Convertirsi significa anche superare come un’antitesi, tra quelli di dentro e quelli di fuori, tra coloro che sono nati in un territorio e coloro che vi arrivano, e superarla in una sintesi che è quella dell’amore, nella quale si va al di là di se stessi, andando incontro allo smarrimento di tanti uomini e donne.

Le istituzioni internazionali stanno prendendo sempre più coscienza del fenomeno migratorio. Il Vertice delle Nazioni Unite, svolto a New York il 19 settembre 2016, ha manifestato la  volontà di intensificare gli sforzi  a favore dei migranti e dei rifugiati per salvare le loro vite e proteggere i loro diritti, condividendo tale responsabilità a livello globale. A tal fine, gli Stati si sono impegnati a scrivere ed approvare entro la fine del 2018 due patti globali ( Global Compacts ), uno dedicato ai rifugiati e uno riguardante i migranti.

La Chiesa che da sempre ha elaborato una riflessione sul problema dei migranti e dei rifugiati, ultimamente tramite la Sezione Migranti e Rifugiati ( guidata personalmente dal papa) del Dicastero per il Servizio dello Sviluppo Umano Integrale, dopo essersi consultata con varie conferenze episcopali e ONG cattoliche  ha elaborato Venti Punti di Azione che sono fondati sulle cosiddette “buone pratiche” una  risposta concreta e attuabile.
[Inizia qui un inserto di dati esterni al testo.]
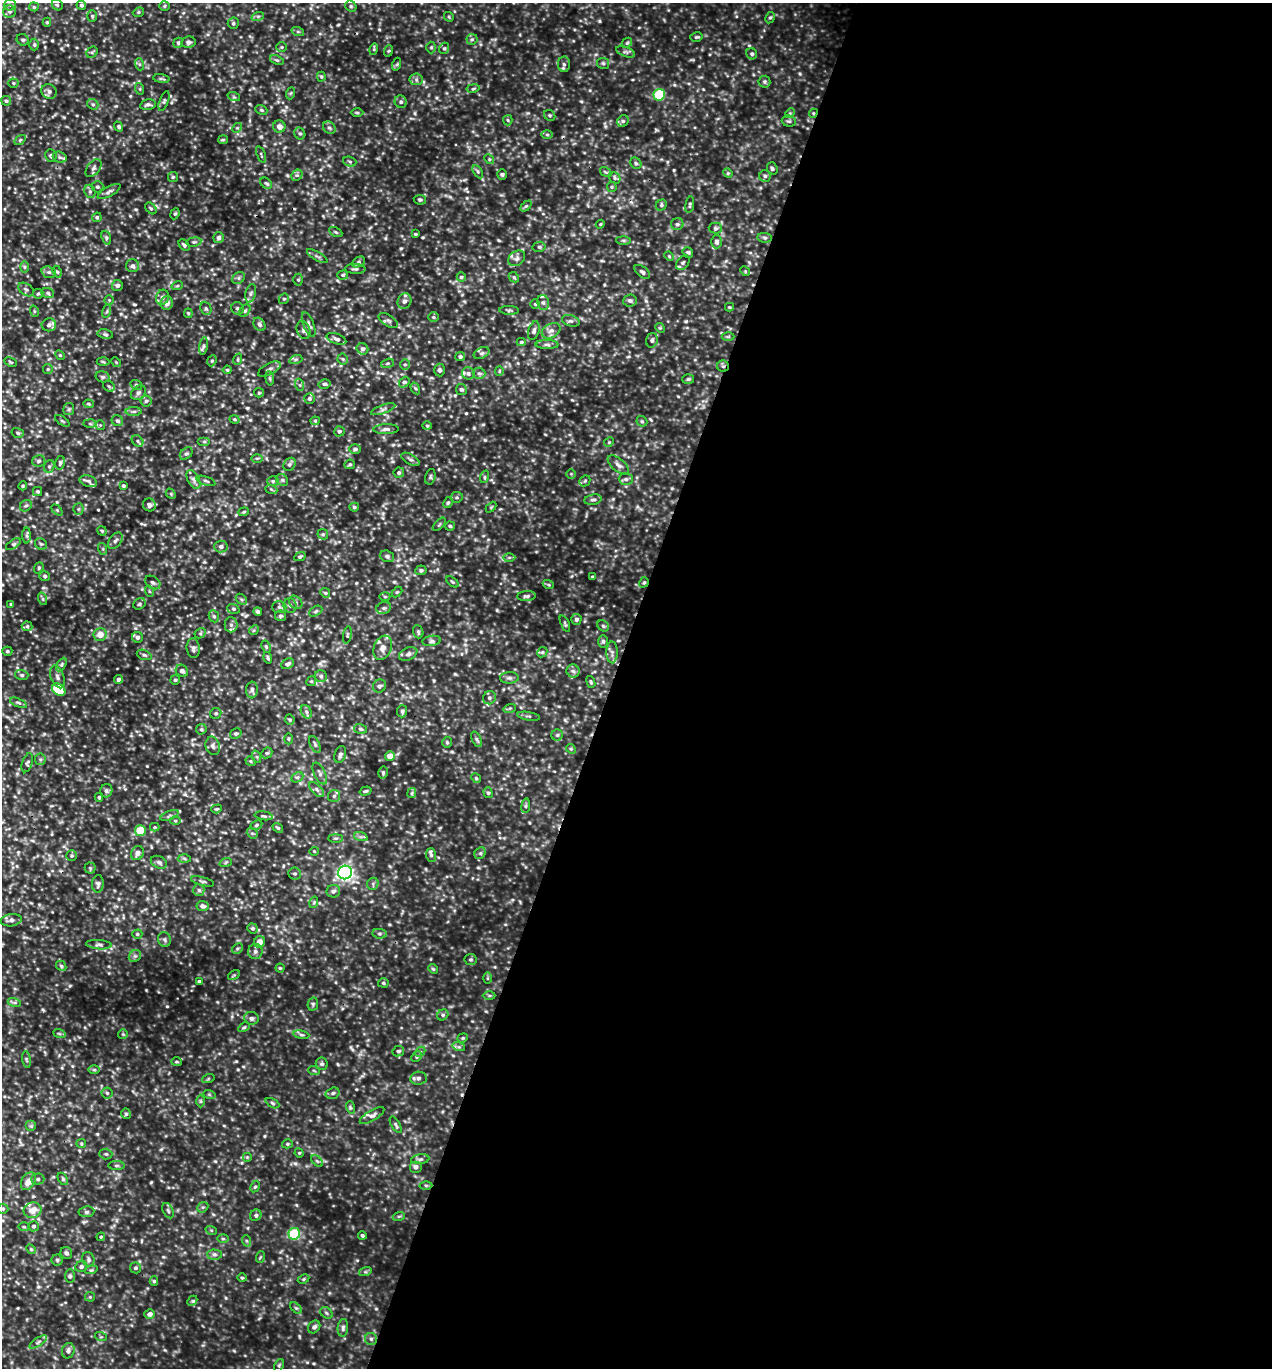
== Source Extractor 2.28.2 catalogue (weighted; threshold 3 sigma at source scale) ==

Impariamo a capire e accogliere tutti coloro che soffrono la guerra o la fame. E ricerchiamo con coraggio nelle nostre “virtù” anche il loro carattere spesso farisaico e settario, per entrare dentro un’altra misura della fraternità umana, basata sulla riconciliazione. Non basta fare del Vangelo la norma di uno strano galateo di comportamento: questa è ipocrisia. Occorre eliminare ogni ostacolo sulla via della fraternità e fare della casa del Padre veramente la casa di tutti, dove nessuno sia scartato.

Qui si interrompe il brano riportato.